Bisognerebbe disporre di una lingua nuova per scrivere di Silvia Comoglio: di una lingua all’altezza del suo “italiano così intensamente pensato nella lingua delle origini”, come lo definisce Elio Grasso nella postfazione a questo bellissimo Afasia (Anterem, 2021), forse l’opera più compiuta della poetessa piemontese. Compiuta proprio per il suo rinunciare a ogni tentativo di compiutezza. È un discorso poetico condotto per frammenti, scandito da figure ricorrenti -la terra, il bosco, la nudità…- che si eleva a dichiarazione di un amore transitivo e intransitivo, non dicibile, risolvibile solo con l’elicitazione di tutte le potenzialità della parola. Coi suoi vocaboli scomposti, spesso forzati nella sillabazione e negli accenti, coi suoi punti esclamativi a sorpresa, Comoglio “attiva le occasioni ottiche del lettore, che ascolta vedendo e guarda udendo in pienezza di sensi” (ancora dalla postfazione di Elio Grasso). Dell’amore, insegna Roland Barthes, si può dire solo a frammenti. Ma questi frammenti sono una totalità e rinviano a loro volta a un tutto. Comoglio non crea significati, mette in moto interi campi semantici. Accumula visioni sonore, schegge di mondo primordiali, in uno stato apparentemente sonnambolico; ma ognuna delle sue visioni è legata all’insieme da vigorosi contrafforti; e l’insieme si regge su queste basi minuscole ma solidissime.

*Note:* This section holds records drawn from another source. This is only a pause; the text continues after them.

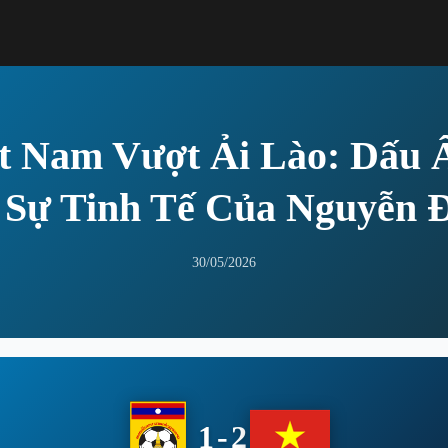
t Nam Vượt Ải Lào: Dấu
Sự Tinh Tế Của Nguyễn 
30/05/2026
1-2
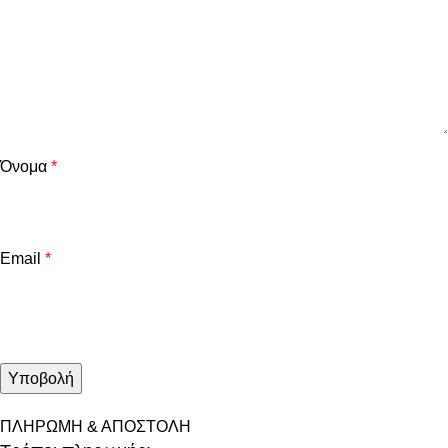
Όνομα
*
Email
*
ΠΛΗΡΩΜΗ & ΑΠΟΣΤΟΛΗ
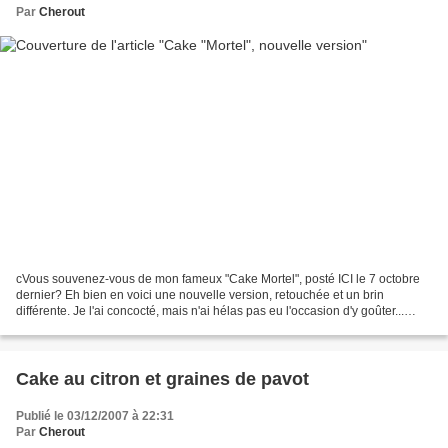
Par
Cherout
cVous souvenez-vous de mon fameux "Cake Mortel", posté ICI le 7 octobre
dernier? Eh bien en voici une nouvelle version, retouchée et un brin
différente. Je l'ai concocté, mais n'ai hélas pas eu l'occasion d'y goûter...
Mais on ne m'en a dit que du bien,...
Cake au citron et graines de pavot
Publié le 03/12/2007 à 22:31
Par
Cherout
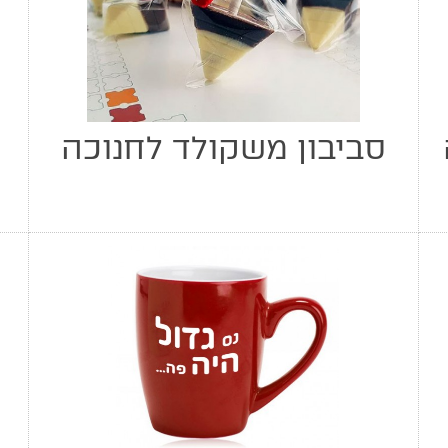
סביבון משקולד לחנוכה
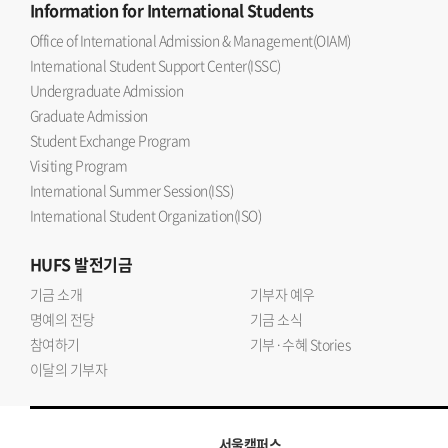
Information
for International Students
Office of International Admission & Management(OIAM)
International Student Support Center(ISSC)
Undergraduate Admission
Graduate Admission
Student Exchange Program
Visiting Program
International Summer Session(ISS)
International Student Organization(ISO)
HUFS
발전기금
기금 소개
기부자 예우
명예의 전당
기금 소식
참여하기
기부·수혜 Stories
이달의 기부자
서울캠퍼스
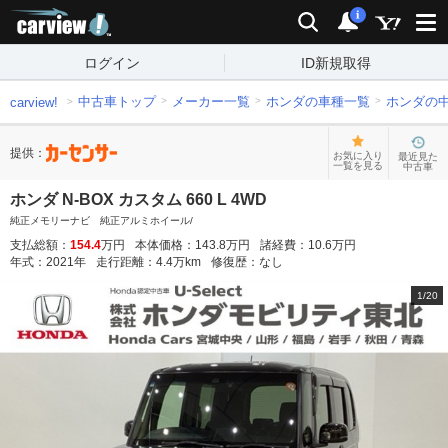
carview!
検索
通知
i
ログイン
ID新規取得
中古車トップ
メーカー一覧
ホンダの車種一覧
ホンダの
carview!
提供：
お気に入り
最近見た
一覧を見る
中古車
ホンダ N-BOX カスタム 660 L 4WD
純正メモリーナビ 純正アルミホイール/
支払総額：
154.4
万円
本体価格：
143.8
万円
諸経費：
10.6
万円
年式：
2021
年
走行距離：
4.4
万km
修復歴：
なし
1
/
20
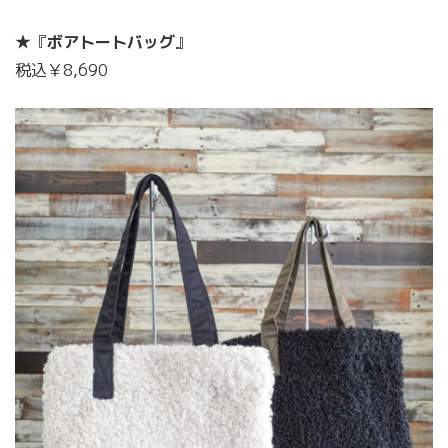
★『
ボアトートバッグ
』
税込￥8,690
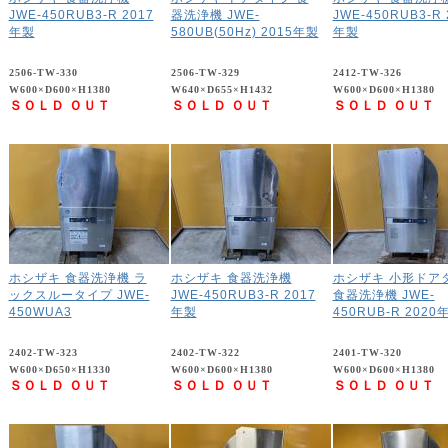
JWE-450RUB3-R 2017
器洗浄機 JWE-
JWE-450RUB3-R 
年製
580UB(50Hz) 2015年製
年製
2506-TW-330
2506-TW-329
2412-TW-326
W600×D600×H1380
W640×D655×H1432
W600×D600×H1380
ＳＯＬＤ ＯＵＴ
ＳＯＬＤ ＯＵＴ
ＳＯＬＤ ＯＵＴ
ホシザキ 食器洗浄機 ラ
ホシザキ 食器洗浄機
ホシザキ 小形ドア
ックスルータイプ JWE-
JWE-450RUB3-R 2017
食器洗浄機 JWE-
450WUA3
年製
450RUB-R 2020
2402-TW-323
2402-TW-322
2401-TW-320
W600×D650×H1330
W600×D600×H1380
W600×D600×H1380
ＳＯＬＤ ＯＵＴ
ＳＯＬＤ ＯＵＴ
ＳＯＬＤ ＯＵＴ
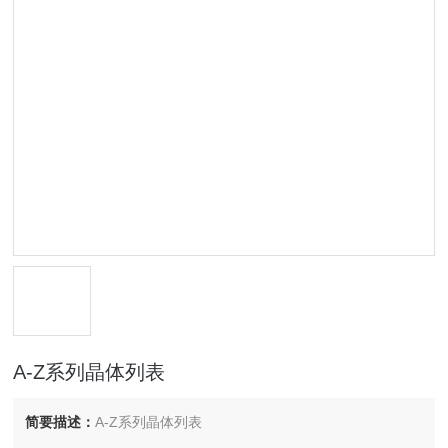
A-Z系列晶体列表
简要描述：
A-Z系列晶体列表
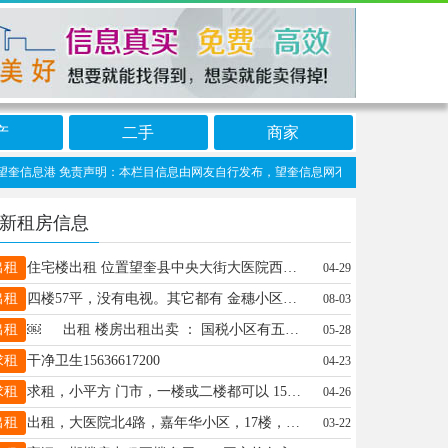
产
二手
商家
奎信息港 免责声明：本栏目信息由网友自行发布，望奎信息网不承担任何责任！提高警惕，
新租房信息
出租
住宅楼出租 位置望奎县中央大街大医院西农行对面60平，低价出租出卖。周边离一中，五中，大医院近，周边商贸繁华，适合陪读养老人群居住，联系电话17845540909。
04-29
出租
四楼57平，没有电视。其它都有 金穗小区出租，一室一厅，拎包入住，一年7000元，包取暖，物业，网费，适合陪读，联系电话18804552472
08-03
出租
￼ 出租 楼房出租出卖 ： 国税小区有五楼两屋一厨一卫出租，面积90多平方，房屋采光好，屋里暖和，结构合理，价格经济实惠，可以拎包入住。联系电话13945513619
05-28
求租
干净卫生15636617200
04-23
求租
求租，小平方 门市，一楼或二楼都可以 15184551431
04-26
出租
出租，大医院北4路，嘉年华小区，17楼，包物业取暖16000一年，面积93平米，不租带小孩的和养宠物的，拎包即住18724369857
03-22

Terra di leggenda, a taglio germogliata,
la terra che ripara il tempo in sua fessura, in vor-
tice che bacia ore di cesura e il mondo, Della guancia!,
curvato in afasia, in punto, pìccolo di pietra, fiorito,
in volo, come addio, cóme Sempre che si sghemba –
in curve di nudi melograni virati in a-fasia —
Delle quattro sezioni in cui è suddiviso il libro –Afasia, Antimondo, Chiaroveggenza, Luminescenza– la prima, quella eponima, è la più lunga e corposa. La seconda raccoglie apparizioni e voci, embrioni di monologhi articolati lungo una trama di congiunzioni e disgiunzioni -frequenti infatti le poesie che iniziano con (e) o (ma)– fino alla liberatoria dichiarazione finale:
l’antimondo! è il solo punto
in cui l’alba si sorride: il forte
bacio di chi bacia noi che siamo
tutti – i paradisi!
La terza sezione, Chiaroveggenza, ha un tono più sapienziale, e inanella corruschi aforismi e misteriose dichiarazioni:
l’illusione, sapete, è sempre così sapiente,
ordine di scie archetipe di mondi a-
vidi di mondi
[è tutta, tutta-morta!, la luna che si sente
tánto, stanca-stanca!, nel tempo di paura
ho-fatto-il-sogno dell’orso dentro al mondo,
di te-che-cerchi il bosco dopo il mondo
Luminescenza, infine, si presenta come la parte più risolta, ma anche la più spasmodica, del poema:
l’ombra era il sogno –
di credere di averti, la riva che visse,
al largo del suo corpo, a prestito di tempi
ìntegri di mondo –
Siate buono, bimbo mio, dove
do sogno di vedervi, e la notte
è solo foglia e il bosco ancora mio,
ancora stretto ai polsi e ancora –
solo, solo mio, “ancora, a prua,
sulla barca, nel recinto delle ombre,
nel luogo eterno e inesistente
di case e di roseti, di impronte –
slacciate, slacciate fino in fondo,
ad obolo che cresce in eccesso –
di lunghi baci lunghi
cullati a terra di rimbalzo –
Nel corso del suo viaggio, l’autrice non si presenta mai come soggetto: “La forma della poesia è lo spazio poetico che la poetessa si ritaglia nel proprio destino ritmico, restando assente come io lirico”, scrive Elio Grasso. Silvia Comoglio resta in ascolto della risonanza amorosa del mondo, e in essa si identifica.
Molto intensi tutti questi versi! Grazie
A te di venirmi a trovare. E a Silvia per i suoi versi.
Non perdo nessuno dei tuoi post! Mi arricchiscono! (Sono affamata di Bellezza!)
Buona serata.
Adesso si vede la Roma… vabbè, un po’ di leggerezza ci vuole!